Computer Science Department
School of Computer Science, Carnegie Mellon University
A Distributed and Scalable Peer-to-Peer
In this thesis, we present the design, implementation and evaluation of a distributed CDS that meets the scalability and searchability requirements simultaneously. Nodes in the CDS organize themselves into a structured P2P overlay network in a distributed fashion using a DHT. The CDS supports the search of highly dynamic contents represented using a descriptive attribute-value based naming scheme. We ensure scalability by deploying efficient registration and query algorithms using Rendezvous Points (RPs). To maintain high system throughput under realistic skewed load, such as flash crowds, we designed a novel mechanism that uses Load Balancing Matrices (LBMs) to eliminate hot-spots by balancing both registration and query load in a fully distributed fashion. To support complex queries, we developed two new distributed data structures, namely the Range Search Tree and Distributed KD-Tree. These data structures coupled with a set of lightweight tree-based protocols, allow the CDS to support range and similarity queries efficiently without creating bottlenecks.

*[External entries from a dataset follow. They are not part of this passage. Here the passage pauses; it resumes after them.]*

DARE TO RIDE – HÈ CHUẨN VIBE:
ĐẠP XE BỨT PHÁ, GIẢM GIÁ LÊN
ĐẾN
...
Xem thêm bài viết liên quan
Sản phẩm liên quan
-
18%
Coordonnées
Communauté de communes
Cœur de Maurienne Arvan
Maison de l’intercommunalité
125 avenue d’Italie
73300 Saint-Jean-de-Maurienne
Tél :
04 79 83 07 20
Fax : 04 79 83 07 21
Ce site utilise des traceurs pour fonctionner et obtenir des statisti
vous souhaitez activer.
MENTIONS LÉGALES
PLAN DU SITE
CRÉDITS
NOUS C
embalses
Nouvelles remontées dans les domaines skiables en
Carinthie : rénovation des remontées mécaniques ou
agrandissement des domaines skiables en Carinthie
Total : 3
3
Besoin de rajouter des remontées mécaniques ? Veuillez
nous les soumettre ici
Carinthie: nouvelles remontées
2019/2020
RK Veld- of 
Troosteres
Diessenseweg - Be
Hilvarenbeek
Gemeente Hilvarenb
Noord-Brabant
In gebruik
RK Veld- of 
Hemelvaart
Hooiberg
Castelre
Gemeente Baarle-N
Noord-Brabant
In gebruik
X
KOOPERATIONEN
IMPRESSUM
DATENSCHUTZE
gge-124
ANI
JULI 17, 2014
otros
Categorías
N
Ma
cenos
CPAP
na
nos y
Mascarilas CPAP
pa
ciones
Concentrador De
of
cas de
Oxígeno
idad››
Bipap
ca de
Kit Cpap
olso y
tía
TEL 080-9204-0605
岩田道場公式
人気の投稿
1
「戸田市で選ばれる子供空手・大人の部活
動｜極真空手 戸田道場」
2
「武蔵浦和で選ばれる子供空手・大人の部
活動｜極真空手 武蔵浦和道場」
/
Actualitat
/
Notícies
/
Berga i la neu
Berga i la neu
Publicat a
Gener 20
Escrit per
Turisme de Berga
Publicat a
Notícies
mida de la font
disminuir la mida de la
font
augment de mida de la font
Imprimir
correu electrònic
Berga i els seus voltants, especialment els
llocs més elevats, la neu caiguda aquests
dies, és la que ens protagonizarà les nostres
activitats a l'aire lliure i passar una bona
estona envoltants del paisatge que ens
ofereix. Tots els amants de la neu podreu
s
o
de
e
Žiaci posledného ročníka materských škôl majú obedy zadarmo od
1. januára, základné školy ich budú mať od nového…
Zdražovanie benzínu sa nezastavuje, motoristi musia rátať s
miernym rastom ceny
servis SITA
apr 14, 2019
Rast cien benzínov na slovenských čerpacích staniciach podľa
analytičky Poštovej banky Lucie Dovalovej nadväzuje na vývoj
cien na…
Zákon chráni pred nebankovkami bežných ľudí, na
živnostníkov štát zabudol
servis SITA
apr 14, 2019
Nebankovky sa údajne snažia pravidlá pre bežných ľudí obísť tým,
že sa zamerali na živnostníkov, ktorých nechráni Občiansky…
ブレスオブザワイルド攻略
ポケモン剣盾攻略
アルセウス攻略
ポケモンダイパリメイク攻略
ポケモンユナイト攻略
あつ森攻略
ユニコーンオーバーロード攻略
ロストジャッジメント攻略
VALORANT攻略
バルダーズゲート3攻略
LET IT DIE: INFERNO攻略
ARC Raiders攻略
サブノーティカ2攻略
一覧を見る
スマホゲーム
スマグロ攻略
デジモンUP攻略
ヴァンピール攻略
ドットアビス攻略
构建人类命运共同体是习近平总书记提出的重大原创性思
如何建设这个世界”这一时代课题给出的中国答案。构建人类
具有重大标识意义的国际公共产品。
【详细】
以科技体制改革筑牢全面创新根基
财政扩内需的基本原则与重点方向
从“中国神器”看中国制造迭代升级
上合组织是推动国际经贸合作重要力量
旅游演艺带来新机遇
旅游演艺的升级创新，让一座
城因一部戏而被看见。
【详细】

To evaluate the CDS, we implemented a comprehensive simulator. Our extensive simulation results confirmed the effectiveness of the CDS design. In addition, we implemented a prototype of the CDS that includes the RP-based registration and query mechanisms with distributed load balancing. Our deployment of the prototype on the Internet (Planet Lab testbed) and its integration with a content-based music information retrieval system verified the system's feasibility and its applicability to a large category of real world applications.